Un fait divers dont personne ne parlera

Publié le par Madagascan

C’est juste un fait divers. Un non-évènement dont personne ne parlera.

Et pourtant.

A Nosy Be, dans la nuit de dimanche à lundi 17 août 2009, vers 3h du matin, un gardien de nuit a sauvagement été assassiné durant son service.

Ses assassins lui ont asséné un coup de hache ou de machette au crâne et l’arcade sourcilière, puis l’on achevé en écrasant sa tête avec un lourd bloc de pierre.

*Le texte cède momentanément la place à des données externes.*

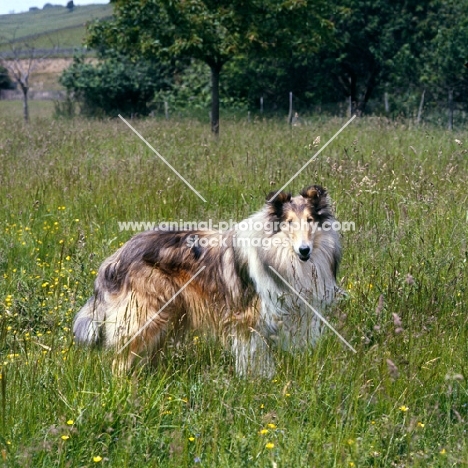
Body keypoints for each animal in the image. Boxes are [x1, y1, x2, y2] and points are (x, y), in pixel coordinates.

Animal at [75, 186, 342, 376]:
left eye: (310, 220)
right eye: (289, 223)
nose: (304, 251)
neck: (279, 254)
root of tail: (117, 256)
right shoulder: (247, 320)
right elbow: (253, 359)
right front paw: (256, 382)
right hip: (147, 314)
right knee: (119, 360)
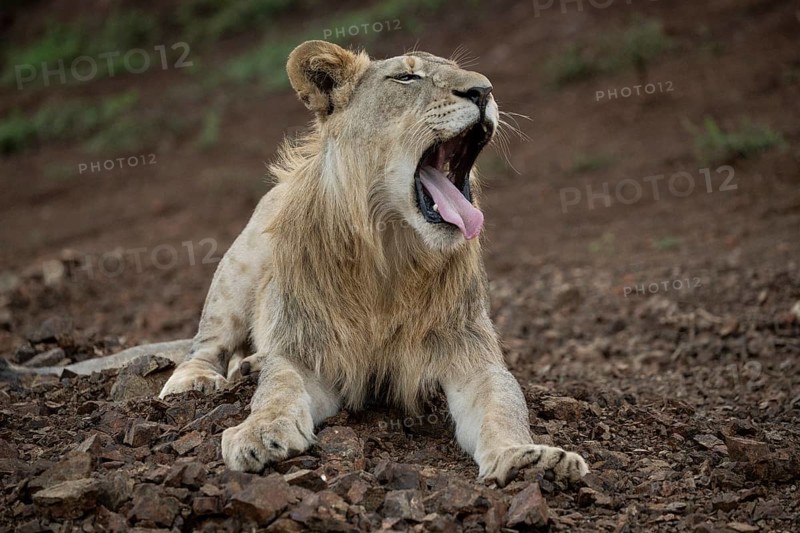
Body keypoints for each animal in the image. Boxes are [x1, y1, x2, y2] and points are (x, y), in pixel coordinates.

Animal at [16, 41, 588, 486]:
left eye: (468, 74)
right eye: (407, 77)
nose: (484, 91)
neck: (391, 259)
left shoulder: (469, 357)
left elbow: (502, 407)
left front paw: (528, 458)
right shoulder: (308, 353)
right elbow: (278, 389)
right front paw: (259, 436)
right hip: (238, 267)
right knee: (207, 345)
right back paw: (196, 381)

 Ce père de famille laisse une épouse et une fille éplorées. Vivant à Ambatoloaka, mais originaire de Manakara, cet homme sans histoire a fait l’erreur d’accepter de travailler comme gardien de nuit dans une fabrique de parpaings, située au Cratère. Cela ne faisait guère plus d’une semaine qu’il travaillait là-bas. Le mobile du crime semble évident : Il aurait gêné des voleurs, qui s’en seraient pris à lui pour éliminer un gardien un peu trop sourcilleux.

 Pourquoi je parle aujourd’hui de ce fait divers, alors que régulièrement, à Nosy Be, des meurtres sont perpétrés sans que personne n’en parle ? Parce que je connaissais cet homme. Parce que sa fille a joué avec ma fille.

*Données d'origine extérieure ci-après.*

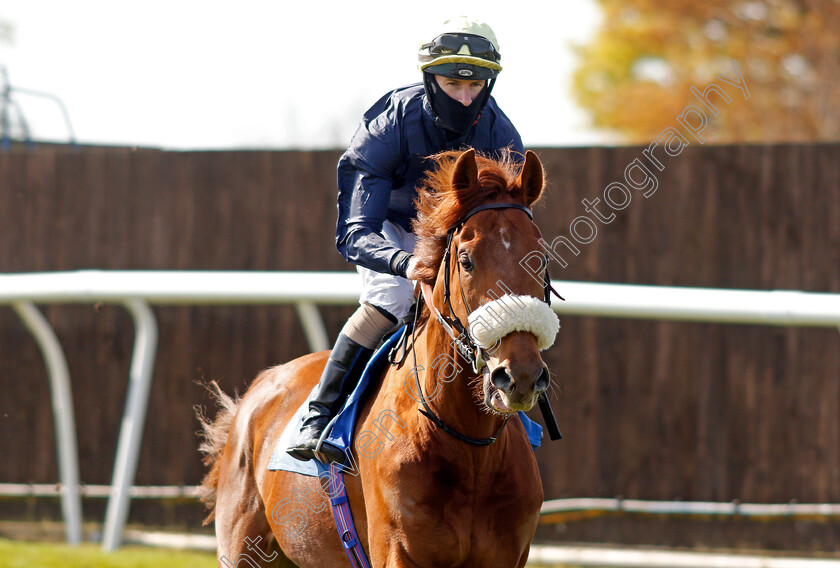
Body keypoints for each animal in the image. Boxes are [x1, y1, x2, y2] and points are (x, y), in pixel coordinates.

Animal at [199, 149, 556, 564]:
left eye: (540, 259)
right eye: (466, 260)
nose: (520, 375)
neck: (469, 446)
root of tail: (260, 386)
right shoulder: (398, 550)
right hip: (241, 545)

 Depuis deux ou trois ans, Nosy Be devient de plus en plus violente. Pourquoi ? Parce que, d’une part, une partie de la population n’a plus rien à perdre. Sans travail (Sirama : fermée, pêcheries : débauche ; hotels : en sommeil), certaines personnes se sont tournées vers des activités crapuleuses.

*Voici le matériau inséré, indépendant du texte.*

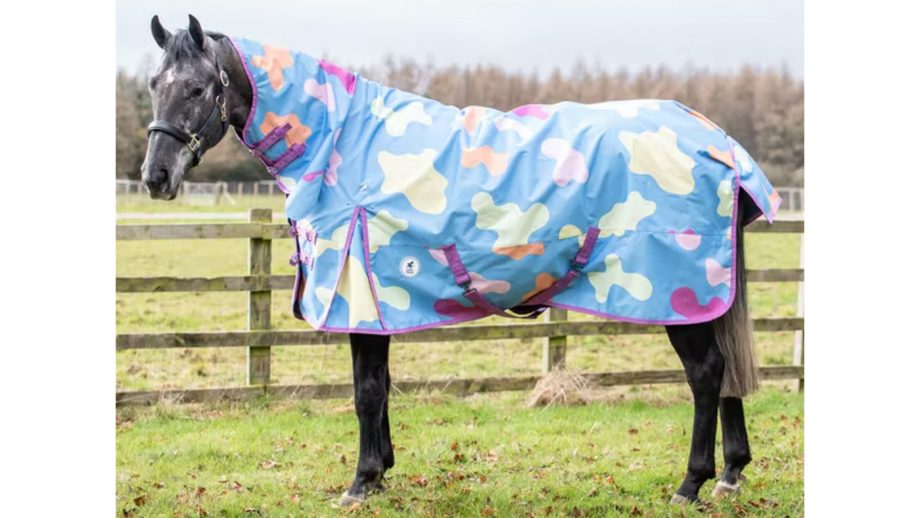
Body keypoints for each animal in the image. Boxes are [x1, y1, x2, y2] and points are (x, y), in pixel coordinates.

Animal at [140, 15, 777, 506]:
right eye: (152, 83)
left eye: (197, 89)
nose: (155, 177)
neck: (341, 144)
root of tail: (715, 140)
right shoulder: (378, 306)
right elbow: (381, 385)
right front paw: (382, 472)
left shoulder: (361, 295)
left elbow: (365, 389)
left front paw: (360, 482)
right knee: (725, 374)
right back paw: (730, 473)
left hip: (681, 294)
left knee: (706, 374)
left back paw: (691, 484)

D’autre part, Nosy Be continue à accueillir des flux de migrants venant de tout Madagascar, à la recherche d’un travail ou d’un meilleur travail. Or ces migrants ne trouvent plus de travail à Nosy Be. Isolés, loin des figures de l’autorité de leurs régions d’origine, ces personnes n’ont plus de pression sociale et font des choses qu’ils ne se permettraient pas de faire dans leur village d’origine.  

Enfin, de véritables ghettos se sont crées, principalement à Dzamandzar et au lieu-dit « Dar-es-Salaam » à l’entrée d’Ambatoloaka. Ces lieux deviennent des zones de tous les trafics.

 Il ya a un peu moins d’un an, les autorités avaient mené une opération d’envergure pour faire la chasse au tourisme sexuel. Si sur le papier, l’opération partait d’une bonne volonté, il serait bon que les autorités mettent la même énergie à juguler la montée de violence à Nosy Be.

 Je tenais simplement à rendre hommage à cet homme sans histoire, je voulais que cet anonyme ne nous quitte pas dans l’indifférence totale, je souhaitais partager publiquement ma douleur, même si sa femme et sa fille savent déjà que je pense à eux.